— Тебе кажется, что ты видел дьявола, зло в чистом виде, непростительное и недолжное существовать. Но каждый человек — человек, Марко. А «всякий человек — ложь». Любой из нас может совершить зло, почти любое зло, большое зло — душа человеческая темна. Человек может знать, что он совершает зло, или считать, что вершит справедливость, или на время отдать свое тело дьяволу и не ведать, что творит. Но всякий человек — что бы он ни делал — остается человеком. В другой момент жизни тот, кто совершает сейчас абсолютное зло, может сделать добро, большое или малое, великий подвиг или хотя бы маленькое движение милосердия, движение раскаяния. Вчера этот человек мучил тебя, заведомо слабейшего и ни в чем не виновного, а завтра он переведет слепого через улицу, подберет бездомную собаку, заслонит друга собой. Мы не знаем ничего о других, мы довольно мало знаем о себе самих. Молясь о человеке, молишься о той тайне любви, которая в нем жива, даже если сейчас ее совсем не видно. О той ниточке, за которую его может вытянуть Господь, за которую Он может вытянуть тебя или меня.
— А если кто-нибудь… совсем гад? Мы так и должны ждать, что он завтра заслонит собаку и подберет друга?…
— Так и должны, — серьезно кивает Джампаоло. Марко замечает, что на щеке у него тонкий старый шрам, уходящий под волосы, наверное, к затылку… След еще какого-то зла. — Так и должны, и это не может нам помешать бороться с твоим «совсем гадом» и пытаться его остановить, если возможно. Именно потому, что он — человек. Всегда человек, до последнего, там всегда есть что спасать и есть кого любить.

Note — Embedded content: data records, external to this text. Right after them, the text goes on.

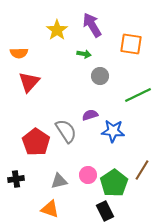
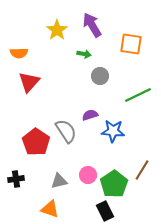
green pentagon: moved 1 px down
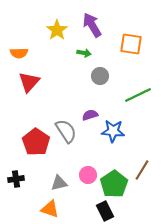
green arrow: moved 1 px up
gray triangle: moved 2 px down
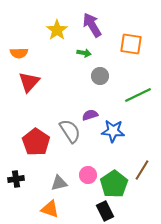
gray semicircle: moved 4 px right
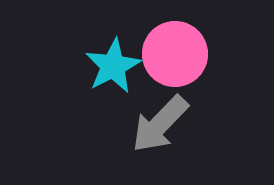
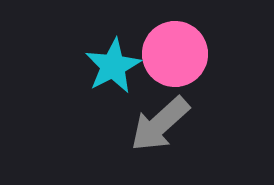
gray arrow: rotated 4 degrees clockwise
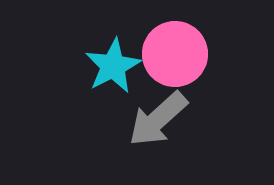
gray arrow: moved 2 px left, 5 px up
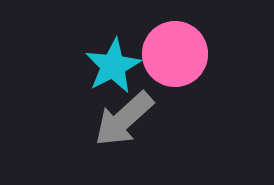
gray arrow: moved 34 px left
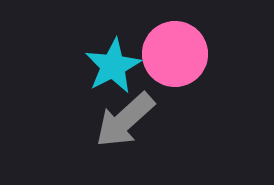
gray arrow: moved 1 px right, 1 px down
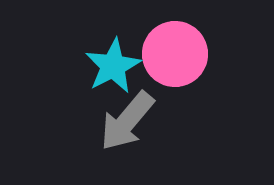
gray arrow: moved 2 px right, 1 px down; rotated 8 degrees counterclockwise
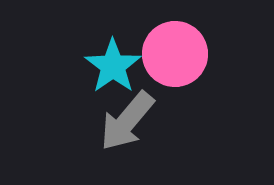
cyan star: rotated 8 degrees counterclockwise
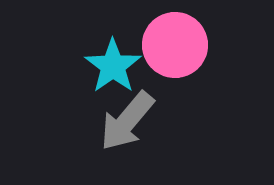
pink circle: moved 9 px up
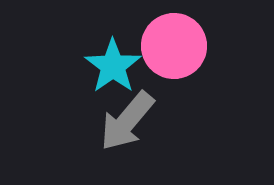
pink circle: moved 1 px left, 1 px down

«Ты ведь запомнишь, Марко? Всякий человек — человек. Легко запомнить». Запомнить легко. Только очень болит рука, отец Джампаоло. Почему рука, вы не можете мне ответить? Ведь он порезал мне живот, а болит — как ни странно — рука…
— Марко! Марко…
Как хорошо слышать собственное имя, произносимое этим голосом, держать на него, как на маяк, пульсирующий в ритме боли…
Господи, это Ты зовешь меня? Dio mio… Еще. Не переставай. Еще. Не отпускай меня.
Нет, это просто музыка. Это альт играет, бархатный альт. Марко точно умер. Ты только не умолкай, Господи.
— Господи… — шепчет Марко уже вслух, тьма становится красноватой, а боль — очень сильной, и когда между век Марко брызжет свет, он сначала кажется нестерпимым. Он не сразу разбирает, что ему неспроста настолько хорошо на фоне боли. Это не только голос, еще и касание, рука, теребящая его, не то гладящая, не то потягивающая за волосы, хлопающая по щекам. Даже если бы он был слепым, слепым и глухим, тем более узнал бы эту руку. Лицо его горит, горят натертые уши, а много ли можно сделать одной рукой? Очень много.
— Марко! — последний раз выдыхает Гильермо — почти до слез счастливый, что у того наконец задрожали веки. — Ну же! Приходи в себя!
Он открывает наконец глаза, моргая и щурясь, как старичок. Он возвращается очень медленно, и пока только два ощущения — идиотский восторг от руки Гильермо и сильная боль — плотно связывают его с миром.
Следующим номером программы становится осознание собственной обездвиженности.
Нет — частичной обездвиженности. По крайней мере попытка подобраться, дернуться всем телом ему удается, хотя и отзывается вспышкой боли.
— Т-шшш, — Гильермо легко, едва касаясь, кладет руку ему на запястье, ровно туда, где больнее всего. — У тебя перелом. Не шевели правой. Ее тебе сломали.
Понимание приходит разом, и главное в нем — крайний ужас за Гильермо, адский ужас того мига, когда Марко оставил его одного среди
— Они успели…?
— Успели — что?
Гильермо совсем желт, он смотрит сверху вниз — его лицо совсем близко к Маркову, левый глаз его слегка заплыл, под ним темнеет кровоподтек, но в глазах правда — оттененное болью непонимание. Марко хочет заорать, но только сглатывает. Дергаясь еще раз, он окончательно понимает, что здоровая рука его в наручнике, что железный браслет врезается в запястье — он не сразу это понял потому, что задранная вверх рука сильно затекла. Гильермо слегка усмехается.
— Они многое успели. Например, хорошенько дать мне по голове. И приковать нас к этой чертовой трубе. У полицейского были наручники. Сейчас никого здесь нет, ушли почти сразу. Мы здесь одни. Но главное, ты… очнулся наконец.